Definitely not a body to write home about

Body positivity – learning to not only accept the truth of one’s body, but to let go of judgments about the bodies of others. In the world of naturism, it is accepted as a near truth that those who engage in social nudity have a high level of body positivity. I have to admit that I question that commonly held belief. In a way, being nude is curiously like wearing a costume or a mask. Because of the company we keep when in a social nudity situation, it allows us to feel at one with the tribe. Yet, once we are left on our own, we see our bodies differently, and not usually with a kind lens.

In social nudity situations, it becomes easier to not focus on bodies, ours or others. We tend to look at each other face-to-face. Our bodies are present but typically they are conscientiously not glanced at. And that, sets us at ease. If the others are looking at us generically then we feel our flaws are not remarked upon. Add to that reality, naturists go out of their way to make sure no body comments are made. In front of the mirror when we are alone, we examine ourselves as though through a microscope. Extraneous hairs are plucked, blackheads are squeezed, guts are sucked in, and still we find that our bodies don’t quite live up to our expectation.

Okay, so maybe I am talking about myself and not others. In general terms, I am okay with my body up to a point. I am more than slightly dissatisfied with my body’s betrayal – left knee and right hip pain – a fact of my getting to be older. I’m not gaining extra weight, but things are shifting around and muscle mass is more of a memory than a fact. I am particularly not happy with the fact of two aspects of my body. My belly button has decided to protrude when I am at rest. Even if I lose the extra few pounds [and I do every winter in warm climates] the belly button refuses to retreat. The second disappointment is one that is more long-standing, my testicles. With age, the sack has dropped, but not the testicles themselves. I end up with a dangling flap of scrotum. But that aside, I am okay with my body … well, maybe a little bit better than okay. I take care of my body with natural exercise and proper eating habits [most of the time].

I see changes in my wife’s body and for some strange reason, it just doesn’t matter. She is still beautiful. Whenever I say that to her, she tells me to put on my glasses or get my lens prescription changed. She doesn’t see what I see. She is much wiser than I am as she is more accepting of aging. After all, she works in a nursing home and realistically knows that there is no escaping the changes that aging will inflict on the body.

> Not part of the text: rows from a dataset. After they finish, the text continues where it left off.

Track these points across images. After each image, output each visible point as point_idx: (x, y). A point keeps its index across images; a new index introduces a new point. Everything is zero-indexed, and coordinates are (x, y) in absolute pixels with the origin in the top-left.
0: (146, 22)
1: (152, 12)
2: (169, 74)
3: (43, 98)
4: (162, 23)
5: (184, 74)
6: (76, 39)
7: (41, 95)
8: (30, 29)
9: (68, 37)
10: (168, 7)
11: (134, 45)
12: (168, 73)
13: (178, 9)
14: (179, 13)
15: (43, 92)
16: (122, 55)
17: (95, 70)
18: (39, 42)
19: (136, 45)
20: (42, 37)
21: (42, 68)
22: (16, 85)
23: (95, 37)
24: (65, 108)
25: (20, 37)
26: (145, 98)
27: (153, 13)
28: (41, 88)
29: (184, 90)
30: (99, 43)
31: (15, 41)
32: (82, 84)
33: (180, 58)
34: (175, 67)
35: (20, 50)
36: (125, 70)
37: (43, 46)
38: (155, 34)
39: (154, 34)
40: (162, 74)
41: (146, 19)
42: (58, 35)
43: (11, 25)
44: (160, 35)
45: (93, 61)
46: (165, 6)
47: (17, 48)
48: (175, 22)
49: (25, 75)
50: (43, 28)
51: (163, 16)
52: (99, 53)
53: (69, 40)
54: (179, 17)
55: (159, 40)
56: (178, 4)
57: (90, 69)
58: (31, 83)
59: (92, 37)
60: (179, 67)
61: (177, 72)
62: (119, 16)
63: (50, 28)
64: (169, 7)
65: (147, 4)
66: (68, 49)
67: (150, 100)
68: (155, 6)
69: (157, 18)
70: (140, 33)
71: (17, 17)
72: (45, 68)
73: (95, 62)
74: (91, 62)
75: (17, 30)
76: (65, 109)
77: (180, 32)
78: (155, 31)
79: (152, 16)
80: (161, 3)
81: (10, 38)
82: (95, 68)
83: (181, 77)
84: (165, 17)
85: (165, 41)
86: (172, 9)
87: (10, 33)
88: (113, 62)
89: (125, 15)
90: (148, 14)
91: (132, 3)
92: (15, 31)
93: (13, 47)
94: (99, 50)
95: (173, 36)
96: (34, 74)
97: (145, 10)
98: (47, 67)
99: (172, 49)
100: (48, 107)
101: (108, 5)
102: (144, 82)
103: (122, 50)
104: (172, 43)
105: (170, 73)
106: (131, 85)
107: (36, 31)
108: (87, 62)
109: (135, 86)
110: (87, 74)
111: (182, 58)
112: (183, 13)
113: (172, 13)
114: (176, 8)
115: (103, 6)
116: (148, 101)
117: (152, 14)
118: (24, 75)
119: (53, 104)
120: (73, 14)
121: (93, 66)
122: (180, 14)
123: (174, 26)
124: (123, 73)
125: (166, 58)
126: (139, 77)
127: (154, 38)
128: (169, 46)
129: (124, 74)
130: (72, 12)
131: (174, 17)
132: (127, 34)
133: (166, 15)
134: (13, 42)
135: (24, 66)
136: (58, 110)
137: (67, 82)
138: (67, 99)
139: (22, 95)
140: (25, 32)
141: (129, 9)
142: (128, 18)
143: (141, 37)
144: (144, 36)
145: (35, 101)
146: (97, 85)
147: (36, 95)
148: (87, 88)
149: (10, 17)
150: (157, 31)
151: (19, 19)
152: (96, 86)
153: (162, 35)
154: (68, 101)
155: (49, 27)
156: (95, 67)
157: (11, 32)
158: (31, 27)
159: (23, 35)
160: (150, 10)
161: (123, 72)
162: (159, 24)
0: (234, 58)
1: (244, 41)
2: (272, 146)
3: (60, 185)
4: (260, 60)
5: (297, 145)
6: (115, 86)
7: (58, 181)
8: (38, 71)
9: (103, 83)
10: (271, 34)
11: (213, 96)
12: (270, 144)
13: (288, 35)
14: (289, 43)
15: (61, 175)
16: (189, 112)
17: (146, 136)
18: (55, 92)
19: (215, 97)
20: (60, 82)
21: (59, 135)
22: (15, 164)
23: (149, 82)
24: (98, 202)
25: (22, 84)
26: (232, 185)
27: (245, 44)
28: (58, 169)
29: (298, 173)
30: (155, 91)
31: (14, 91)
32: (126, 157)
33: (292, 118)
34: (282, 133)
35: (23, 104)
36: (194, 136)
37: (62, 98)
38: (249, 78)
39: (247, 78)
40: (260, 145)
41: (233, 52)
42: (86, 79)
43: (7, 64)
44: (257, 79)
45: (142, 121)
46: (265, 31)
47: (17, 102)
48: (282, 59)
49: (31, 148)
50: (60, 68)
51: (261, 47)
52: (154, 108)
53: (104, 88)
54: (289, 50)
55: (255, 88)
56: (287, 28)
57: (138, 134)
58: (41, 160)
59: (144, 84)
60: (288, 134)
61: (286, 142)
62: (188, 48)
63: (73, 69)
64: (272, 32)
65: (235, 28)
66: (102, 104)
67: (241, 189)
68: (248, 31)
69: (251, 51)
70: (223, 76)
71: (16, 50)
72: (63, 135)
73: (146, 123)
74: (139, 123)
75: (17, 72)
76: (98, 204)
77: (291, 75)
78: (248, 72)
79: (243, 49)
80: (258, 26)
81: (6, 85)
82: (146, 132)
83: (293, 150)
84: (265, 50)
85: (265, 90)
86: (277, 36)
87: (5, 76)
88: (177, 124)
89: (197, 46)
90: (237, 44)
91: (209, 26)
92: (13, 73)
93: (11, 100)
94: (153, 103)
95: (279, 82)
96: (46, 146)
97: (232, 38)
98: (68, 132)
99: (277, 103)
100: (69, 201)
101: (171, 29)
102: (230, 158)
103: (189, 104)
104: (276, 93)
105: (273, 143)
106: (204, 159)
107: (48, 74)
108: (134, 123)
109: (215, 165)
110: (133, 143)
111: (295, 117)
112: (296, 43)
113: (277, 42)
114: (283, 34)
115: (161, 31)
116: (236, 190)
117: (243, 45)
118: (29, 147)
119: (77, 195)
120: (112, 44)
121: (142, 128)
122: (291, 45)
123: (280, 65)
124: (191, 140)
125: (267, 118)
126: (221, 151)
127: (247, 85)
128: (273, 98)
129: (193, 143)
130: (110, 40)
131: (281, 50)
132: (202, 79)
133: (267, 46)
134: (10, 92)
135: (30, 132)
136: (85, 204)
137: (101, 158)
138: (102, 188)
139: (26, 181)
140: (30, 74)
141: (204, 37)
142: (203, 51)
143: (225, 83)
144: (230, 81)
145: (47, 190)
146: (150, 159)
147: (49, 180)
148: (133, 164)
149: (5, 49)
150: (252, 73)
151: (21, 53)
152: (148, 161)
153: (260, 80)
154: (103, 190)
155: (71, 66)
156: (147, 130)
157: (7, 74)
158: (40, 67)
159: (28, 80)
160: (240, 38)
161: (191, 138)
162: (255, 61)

Listening to other naturists, I hear comments about the niggling things which cause them dissatisfaction with their bodies. But, I hear less from them than I do from friends who are never nude. I get tired of hearing about weight, diet, derogatory comments about others who are not perfect according to some constantly shifting standard. Guys are particularly bad in judging. They create rating scales for many of the women they see, especially young women. The laugh at many wondering how “he” ever hooked up with such a gorgeous woman. Or, wonder what an average kind of guy ever saw in a woman whom they place at the bottom of any ranking scale because of appearance. Curious, on clothing optional beaches and in naturist venues, those comments don’t get said.

What about you? Are you fully satisfied with your body? Are you able to refrain from judging others because of their bodies? Share your stories.